RIP Remdesivir
Jonathan Sackner-Bernstein, MD
Transforming Parkinson’s Disease Treatment. Track Record as Innovator. Experience at FDA and DARPA. "Worthy 100" (2023).
JAMA reported the results of a multi-center, randomized clinical trial of remdesivir for COVID-19. It failed.
Compared to placebo, a 5-day course gave a hint of advantage - though certainly not as a compelling story. More disappointing was that a 10-day course was worse than a 5-day course. When more is worse that's bad news. If more were the same then one could conclude each dose had achieved maximum benefit without causing any other adverse effects. Unfortunately, the remdesivir data don't provide any such reassurance.

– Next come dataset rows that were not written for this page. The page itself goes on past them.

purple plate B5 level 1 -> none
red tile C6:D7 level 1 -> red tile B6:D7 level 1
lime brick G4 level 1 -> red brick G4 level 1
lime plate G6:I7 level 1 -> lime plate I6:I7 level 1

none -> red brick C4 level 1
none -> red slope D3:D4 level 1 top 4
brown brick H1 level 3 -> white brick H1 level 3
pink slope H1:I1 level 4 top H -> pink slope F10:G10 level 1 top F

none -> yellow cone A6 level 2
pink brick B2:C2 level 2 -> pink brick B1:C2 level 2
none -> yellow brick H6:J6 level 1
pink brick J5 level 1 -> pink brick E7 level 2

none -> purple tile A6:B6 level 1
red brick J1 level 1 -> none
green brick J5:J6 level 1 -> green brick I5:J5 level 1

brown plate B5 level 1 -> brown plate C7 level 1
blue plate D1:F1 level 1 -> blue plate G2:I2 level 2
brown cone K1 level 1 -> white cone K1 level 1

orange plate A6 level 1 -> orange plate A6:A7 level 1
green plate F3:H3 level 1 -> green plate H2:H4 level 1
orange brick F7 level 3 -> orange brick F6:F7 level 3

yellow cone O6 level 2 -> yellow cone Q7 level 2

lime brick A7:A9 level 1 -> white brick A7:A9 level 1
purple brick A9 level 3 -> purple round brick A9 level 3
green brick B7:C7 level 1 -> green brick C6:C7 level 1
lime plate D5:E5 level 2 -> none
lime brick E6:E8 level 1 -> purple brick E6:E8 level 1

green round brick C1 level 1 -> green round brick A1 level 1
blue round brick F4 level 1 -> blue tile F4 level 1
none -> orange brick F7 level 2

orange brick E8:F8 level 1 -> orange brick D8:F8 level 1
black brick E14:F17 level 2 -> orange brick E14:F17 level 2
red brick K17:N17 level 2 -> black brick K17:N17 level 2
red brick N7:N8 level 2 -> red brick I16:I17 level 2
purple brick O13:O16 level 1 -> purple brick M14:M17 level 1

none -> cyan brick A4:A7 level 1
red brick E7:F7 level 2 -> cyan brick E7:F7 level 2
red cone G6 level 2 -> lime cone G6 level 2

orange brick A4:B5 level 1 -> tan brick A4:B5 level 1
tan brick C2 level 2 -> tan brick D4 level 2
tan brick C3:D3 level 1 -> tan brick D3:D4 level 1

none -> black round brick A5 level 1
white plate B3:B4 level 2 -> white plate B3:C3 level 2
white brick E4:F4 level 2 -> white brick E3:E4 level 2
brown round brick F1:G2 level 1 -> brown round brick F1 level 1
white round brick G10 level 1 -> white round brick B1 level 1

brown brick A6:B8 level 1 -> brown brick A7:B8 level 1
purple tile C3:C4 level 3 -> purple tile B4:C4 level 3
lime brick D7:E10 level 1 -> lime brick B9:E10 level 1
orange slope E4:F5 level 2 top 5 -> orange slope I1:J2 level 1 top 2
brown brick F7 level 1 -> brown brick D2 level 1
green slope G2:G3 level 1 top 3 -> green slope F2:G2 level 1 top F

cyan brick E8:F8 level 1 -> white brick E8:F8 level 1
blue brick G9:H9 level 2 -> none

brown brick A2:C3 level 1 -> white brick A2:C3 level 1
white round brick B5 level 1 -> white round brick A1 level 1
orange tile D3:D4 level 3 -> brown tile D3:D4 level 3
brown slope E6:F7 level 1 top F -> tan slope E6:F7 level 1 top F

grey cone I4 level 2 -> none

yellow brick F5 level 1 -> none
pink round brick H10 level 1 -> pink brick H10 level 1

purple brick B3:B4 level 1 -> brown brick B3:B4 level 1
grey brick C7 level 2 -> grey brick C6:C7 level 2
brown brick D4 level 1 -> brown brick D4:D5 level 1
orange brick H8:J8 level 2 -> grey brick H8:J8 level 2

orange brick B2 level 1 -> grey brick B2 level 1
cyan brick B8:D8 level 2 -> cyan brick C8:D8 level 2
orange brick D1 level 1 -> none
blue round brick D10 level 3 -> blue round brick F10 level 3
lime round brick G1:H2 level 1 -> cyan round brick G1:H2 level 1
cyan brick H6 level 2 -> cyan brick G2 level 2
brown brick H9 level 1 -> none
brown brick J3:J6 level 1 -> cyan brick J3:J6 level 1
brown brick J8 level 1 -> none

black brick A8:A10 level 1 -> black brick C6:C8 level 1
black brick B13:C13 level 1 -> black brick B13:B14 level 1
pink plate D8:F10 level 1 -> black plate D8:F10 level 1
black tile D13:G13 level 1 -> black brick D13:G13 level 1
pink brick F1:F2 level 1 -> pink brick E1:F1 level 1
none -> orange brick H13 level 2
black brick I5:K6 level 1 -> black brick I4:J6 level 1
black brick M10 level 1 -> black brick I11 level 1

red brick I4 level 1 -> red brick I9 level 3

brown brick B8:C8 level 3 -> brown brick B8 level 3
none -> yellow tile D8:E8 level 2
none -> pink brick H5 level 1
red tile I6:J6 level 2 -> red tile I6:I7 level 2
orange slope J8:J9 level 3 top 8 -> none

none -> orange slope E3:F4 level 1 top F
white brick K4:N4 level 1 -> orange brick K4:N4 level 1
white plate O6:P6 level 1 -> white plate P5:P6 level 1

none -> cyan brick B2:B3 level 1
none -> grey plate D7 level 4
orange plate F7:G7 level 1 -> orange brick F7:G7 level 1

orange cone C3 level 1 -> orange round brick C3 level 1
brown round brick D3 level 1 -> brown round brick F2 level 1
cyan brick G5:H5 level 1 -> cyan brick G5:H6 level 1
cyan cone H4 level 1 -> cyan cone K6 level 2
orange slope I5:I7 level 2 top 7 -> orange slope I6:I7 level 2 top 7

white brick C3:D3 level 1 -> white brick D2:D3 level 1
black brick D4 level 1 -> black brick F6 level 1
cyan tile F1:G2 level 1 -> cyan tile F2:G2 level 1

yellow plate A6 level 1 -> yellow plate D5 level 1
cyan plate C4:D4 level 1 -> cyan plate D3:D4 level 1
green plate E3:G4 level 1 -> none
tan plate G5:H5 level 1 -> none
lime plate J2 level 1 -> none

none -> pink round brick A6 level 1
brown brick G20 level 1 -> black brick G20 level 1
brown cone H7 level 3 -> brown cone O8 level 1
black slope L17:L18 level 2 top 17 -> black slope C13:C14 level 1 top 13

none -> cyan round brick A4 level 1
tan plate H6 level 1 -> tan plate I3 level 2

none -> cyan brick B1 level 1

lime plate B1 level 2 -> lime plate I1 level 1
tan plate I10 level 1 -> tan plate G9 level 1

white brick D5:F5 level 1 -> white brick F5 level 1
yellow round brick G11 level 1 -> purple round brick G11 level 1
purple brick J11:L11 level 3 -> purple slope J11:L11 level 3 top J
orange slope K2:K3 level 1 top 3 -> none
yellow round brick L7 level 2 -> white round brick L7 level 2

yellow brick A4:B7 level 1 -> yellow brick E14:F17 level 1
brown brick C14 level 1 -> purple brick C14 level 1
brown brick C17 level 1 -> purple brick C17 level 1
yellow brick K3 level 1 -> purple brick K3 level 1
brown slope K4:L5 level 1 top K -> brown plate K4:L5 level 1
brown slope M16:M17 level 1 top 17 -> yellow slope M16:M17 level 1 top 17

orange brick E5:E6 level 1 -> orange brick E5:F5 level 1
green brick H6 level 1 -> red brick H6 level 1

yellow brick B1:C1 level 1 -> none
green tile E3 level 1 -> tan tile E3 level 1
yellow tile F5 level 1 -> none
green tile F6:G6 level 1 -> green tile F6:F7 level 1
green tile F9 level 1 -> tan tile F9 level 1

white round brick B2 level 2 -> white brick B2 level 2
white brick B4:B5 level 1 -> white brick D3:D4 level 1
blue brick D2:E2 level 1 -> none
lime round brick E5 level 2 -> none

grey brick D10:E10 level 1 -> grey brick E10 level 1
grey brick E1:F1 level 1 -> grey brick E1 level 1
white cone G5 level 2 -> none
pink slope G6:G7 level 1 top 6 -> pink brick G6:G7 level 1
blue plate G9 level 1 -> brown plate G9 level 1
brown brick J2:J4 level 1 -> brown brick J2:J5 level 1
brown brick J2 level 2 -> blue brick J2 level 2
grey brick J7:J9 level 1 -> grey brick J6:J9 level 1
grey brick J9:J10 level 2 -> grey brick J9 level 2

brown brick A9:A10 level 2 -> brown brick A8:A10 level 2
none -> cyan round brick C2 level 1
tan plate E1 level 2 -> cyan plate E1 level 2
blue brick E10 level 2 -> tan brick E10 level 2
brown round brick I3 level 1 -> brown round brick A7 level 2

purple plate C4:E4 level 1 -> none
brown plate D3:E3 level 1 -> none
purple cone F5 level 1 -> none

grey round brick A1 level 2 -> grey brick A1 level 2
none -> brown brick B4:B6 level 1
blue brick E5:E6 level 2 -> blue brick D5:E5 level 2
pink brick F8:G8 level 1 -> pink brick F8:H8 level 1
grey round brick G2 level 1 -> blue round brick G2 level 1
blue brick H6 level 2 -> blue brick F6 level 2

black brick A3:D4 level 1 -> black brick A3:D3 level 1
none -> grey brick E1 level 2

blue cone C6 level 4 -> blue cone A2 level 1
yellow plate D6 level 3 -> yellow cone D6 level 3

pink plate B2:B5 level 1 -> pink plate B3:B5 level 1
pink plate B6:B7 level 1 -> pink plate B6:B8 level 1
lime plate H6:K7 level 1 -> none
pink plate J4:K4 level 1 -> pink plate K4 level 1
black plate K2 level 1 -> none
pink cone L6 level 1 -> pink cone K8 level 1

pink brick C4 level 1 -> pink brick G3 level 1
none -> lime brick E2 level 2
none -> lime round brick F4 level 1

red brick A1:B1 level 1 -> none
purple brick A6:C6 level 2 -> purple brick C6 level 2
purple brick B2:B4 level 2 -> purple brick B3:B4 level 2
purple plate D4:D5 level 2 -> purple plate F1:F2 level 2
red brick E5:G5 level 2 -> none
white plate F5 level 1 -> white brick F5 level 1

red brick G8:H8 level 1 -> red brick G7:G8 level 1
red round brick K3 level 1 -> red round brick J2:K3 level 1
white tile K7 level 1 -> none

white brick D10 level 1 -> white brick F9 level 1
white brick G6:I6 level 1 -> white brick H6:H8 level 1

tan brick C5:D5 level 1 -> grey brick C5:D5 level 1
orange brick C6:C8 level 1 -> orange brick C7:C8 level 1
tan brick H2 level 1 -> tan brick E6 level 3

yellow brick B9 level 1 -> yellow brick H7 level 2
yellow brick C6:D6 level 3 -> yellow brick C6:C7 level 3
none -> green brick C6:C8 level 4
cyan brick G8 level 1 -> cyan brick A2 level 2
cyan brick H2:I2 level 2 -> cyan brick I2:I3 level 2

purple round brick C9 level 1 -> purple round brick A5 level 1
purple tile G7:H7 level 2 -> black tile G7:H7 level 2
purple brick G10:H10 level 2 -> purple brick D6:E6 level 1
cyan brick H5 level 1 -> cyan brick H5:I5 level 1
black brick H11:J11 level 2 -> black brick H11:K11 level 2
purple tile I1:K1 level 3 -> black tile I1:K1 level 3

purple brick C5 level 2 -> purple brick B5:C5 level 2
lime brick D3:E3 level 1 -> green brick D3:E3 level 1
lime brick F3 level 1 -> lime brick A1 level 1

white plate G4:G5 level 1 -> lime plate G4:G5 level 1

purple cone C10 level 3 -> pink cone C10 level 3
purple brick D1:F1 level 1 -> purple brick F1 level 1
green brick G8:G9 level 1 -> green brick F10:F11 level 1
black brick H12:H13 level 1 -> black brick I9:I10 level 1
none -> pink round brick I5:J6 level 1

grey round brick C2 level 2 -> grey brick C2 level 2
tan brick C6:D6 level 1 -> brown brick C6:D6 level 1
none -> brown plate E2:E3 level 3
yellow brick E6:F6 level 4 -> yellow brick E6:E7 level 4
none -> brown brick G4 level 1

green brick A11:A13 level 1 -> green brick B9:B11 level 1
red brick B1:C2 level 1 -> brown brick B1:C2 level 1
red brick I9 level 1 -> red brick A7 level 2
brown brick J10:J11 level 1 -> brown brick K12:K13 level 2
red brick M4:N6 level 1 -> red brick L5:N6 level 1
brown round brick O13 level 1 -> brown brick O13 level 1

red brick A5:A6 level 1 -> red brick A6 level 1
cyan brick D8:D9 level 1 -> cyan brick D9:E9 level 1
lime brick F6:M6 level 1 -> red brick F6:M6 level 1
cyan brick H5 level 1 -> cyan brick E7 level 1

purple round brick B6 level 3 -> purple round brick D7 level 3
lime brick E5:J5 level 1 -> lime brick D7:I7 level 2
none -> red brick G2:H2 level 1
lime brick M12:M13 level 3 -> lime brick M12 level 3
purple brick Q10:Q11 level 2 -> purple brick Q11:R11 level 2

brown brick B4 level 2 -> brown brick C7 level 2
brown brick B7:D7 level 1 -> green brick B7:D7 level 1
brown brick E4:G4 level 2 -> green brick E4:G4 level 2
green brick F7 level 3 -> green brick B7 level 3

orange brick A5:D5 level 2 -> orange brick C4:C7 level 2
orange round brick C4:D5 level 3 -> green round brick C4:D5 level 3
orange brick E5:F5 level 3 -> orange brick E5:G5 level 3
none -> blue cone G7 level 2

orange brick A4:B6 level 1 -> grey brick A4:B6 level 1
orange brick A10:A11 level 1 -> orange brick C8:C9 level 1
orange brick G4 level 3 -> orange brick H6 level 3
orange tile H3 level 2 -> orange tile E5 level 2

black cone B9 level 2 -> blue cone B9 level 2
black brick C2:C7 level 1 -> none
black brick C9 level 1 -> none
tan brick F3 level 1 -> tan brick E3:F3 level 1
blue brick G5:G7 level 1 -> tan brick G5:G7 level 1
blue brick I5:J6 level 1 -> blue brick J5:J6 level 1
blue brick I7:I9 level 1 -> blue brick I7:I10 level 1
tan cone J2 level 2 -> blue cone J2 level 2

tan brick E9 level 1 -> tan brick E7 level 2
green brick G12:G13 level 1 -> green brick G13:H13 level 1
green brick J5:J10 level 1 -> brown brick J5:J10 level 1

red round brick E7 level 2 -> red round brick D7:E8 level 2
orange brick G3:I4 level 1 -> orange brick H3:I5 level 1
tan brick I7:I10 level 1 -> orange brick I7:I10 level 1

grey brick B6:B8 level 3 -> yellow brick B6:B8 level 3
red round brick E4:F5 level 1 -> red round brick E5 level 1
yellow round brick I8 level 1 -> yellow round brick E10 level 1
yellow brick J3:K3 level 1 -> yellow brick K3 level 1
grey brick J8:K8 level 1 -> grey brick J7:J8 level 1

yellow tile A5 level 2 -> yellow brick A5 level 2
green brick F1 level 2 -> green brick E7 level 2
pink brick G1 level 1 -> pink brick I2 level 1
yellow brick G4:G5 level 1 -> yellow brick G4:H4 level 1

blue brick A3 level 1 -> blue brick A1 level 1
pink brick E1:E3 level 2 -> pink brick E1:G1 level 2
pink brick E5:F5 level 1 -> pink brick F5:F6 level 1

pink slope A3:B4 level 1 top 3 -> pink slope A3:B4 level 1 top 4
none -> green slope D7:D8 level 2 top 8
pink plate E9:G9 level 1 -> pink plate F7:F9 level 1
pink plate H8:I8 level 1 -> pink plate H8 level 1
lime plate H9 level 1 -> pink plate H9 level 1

Cardiology provides lessons about such dose-related phenomena.
Nesiritide's initial trials showed that a little was good for decompensated heart failure and more was worse. Eventually we learned that nesiritide had no meaningful effect and was withdrawn from the market.
Endothelin antagonism showed that a little was good and more was bad. This whole class of drugs failed during development for heart failure.
And now. unfortunately, we just learned that remdesivir is not worth the earlier excitement or commitment to clinical use.
This is not to be interpreted as any criticism of the FDA process to allow this drug to get to the market under the EUA mechanism. The data to date supported that decision, and in fact, we are learning the drug is not clearly distinguishable from placebo - not that it is dangerous. So I hope the FDA continues to use the EUA to allow promising treatments and diagnostics to get to the market.
However, these data tell me, RIP Remdesivir.